Still, let’s take the “free market” climate change activists’ claim at face value, and assume that “harm alleviation” at least makes climate change countermeasures worthy of investigation. One of the stranger features of the “climate change” genre is that it automatically takes the “harm” as a given, and indeed something that is already under way.

To that assumption, I’d pose the question: If climate change is harmful, then exactly who is being harmed by it? What is the nature of that claimed harm and what is the incurred damage? A robust theory of “harm alleviation” in climate change should be able to provide at least a few particular and tangible examples that answer this question.

“Ah ha!,” some might say at this moment of the dialogue, pointing to any number of ills that are routinely projected or attributed to climate change. We’re told of rising sea levels that will supposedly wipe entire cities off the map (though, curiously, tangible examples of this phenomenon are practically nonexistent except where attached to a much more pronounced factor such as coastal erosion or land subsidence that far outpaces the effects of sea level rise).

We’re also told that “climate change” is responsible for a litany of extreme weather events, for hurricanes, tornadoes, floods, droughts, wildfires, and even occasional far-fetched theories linking it to tsunamis and earthquakes. Strangely, persons who espouse such dubious causal links between particularized weather events and global warming are often the first to discount and ridicule a subdued form of similar antics on the other side wherein an abnormally cold day or a snow storm is cited as counter-evidence for global warming.

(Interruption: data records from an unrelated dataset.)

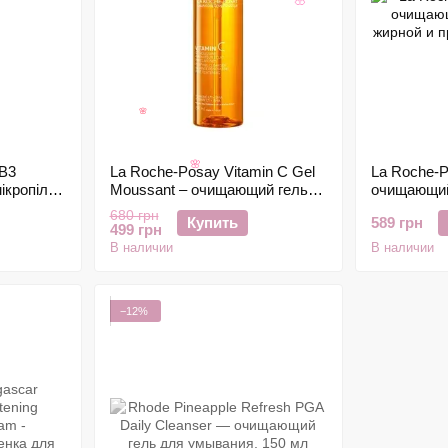
🌸
🌸
 B3
La Roche-Posay Vitamin C Gel
La Roche-P
🌸
кропілінг
Moussant – очищающий гель
очищающий
у шкіри,
для лица с витамином C,
жирной и п
680 грн
Купить
589 грн
200ml
200 мл
499 грн
В наличии
В наличии
−12%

There are also a number of predictive studies that assert all manner of risk, doom, and gloom from climate change, yet a number of recent scientific studies have found that these so-called “worst case” models overstate a significantly more moderate warming trend. I’d add that models predicting harm are a far cry from realized harm, even if one generously grants the possibility that the prediction will come true.

And yes there are studies that attribute all forms of far-fetched idiocy to “climate change.”

Note that in making these observations I have no reason to assume that climate change is anything other than real, the primary remaining question being just how rapidly it is occurring. On prescriptive policy though, the course to be taken is far less certain.

If “harm” is occurring from global warming, I’ll readily admit that it might provide a basis for corrective policies, assuming such policies could be enacted without inflicting greater harm (and I am indeed skeptical that they could be). Yet even the “harm” of climate change is far more frequently assumed than demonstrated.  To minimally qualify, such a demonstration of harm would also need to be robust – not just theorized future “harm” from an over-hyped and highly uncertain predictive model, and not just anecdotal post hoc attributions of “harm” to particularized extreme weather events. Robust demonstrations of harm from global warming would need to show physical, tangible, calculable, and realized damages to specific persons or property that derive directly and primarily from climate change, rather than other and more localized sources. The question that follows from this observation is a simple one and yet also lightly addressed in the climate activist realm: If climate change is indeed the “harm” that our political discourse often assumes it to be, then where are all its tangible “victims”?